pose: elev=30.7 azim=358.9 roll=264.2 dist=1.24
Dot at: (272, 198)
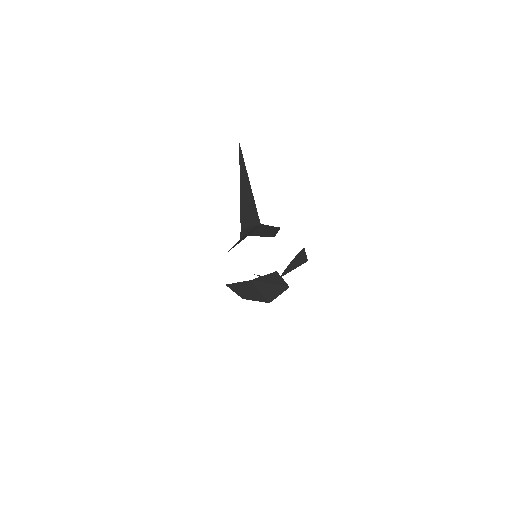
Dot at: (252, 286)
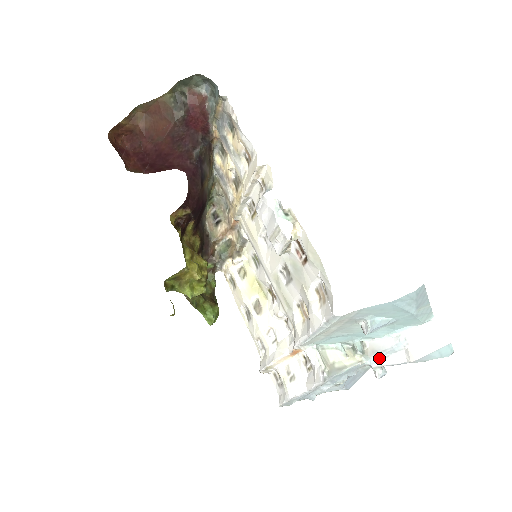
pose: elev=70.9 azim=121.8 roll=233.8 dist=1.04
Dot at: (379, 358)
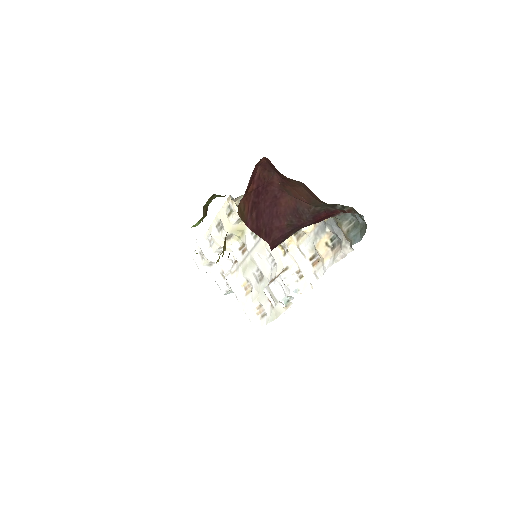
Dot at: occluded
* * *
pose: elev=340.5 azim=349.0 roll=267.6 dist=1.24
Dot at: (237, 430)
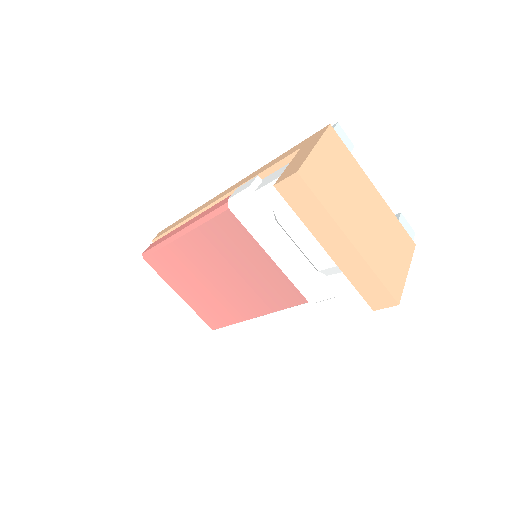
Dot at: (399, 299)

• _Problem to solve_: Switch "roll" to "tilt" in the lines from the one with "pose: elev=340.5 azim=349.0" to the one with "Dot at: (399, 299)", and give only those lines back with nothing else changed. Leave out the pictures.

• _Written solution_:
pose: elev=340.5 azim=349.0 tilt=267.6 dist=1.24
Dot at: (237, 430)
Dot at: (399, 299)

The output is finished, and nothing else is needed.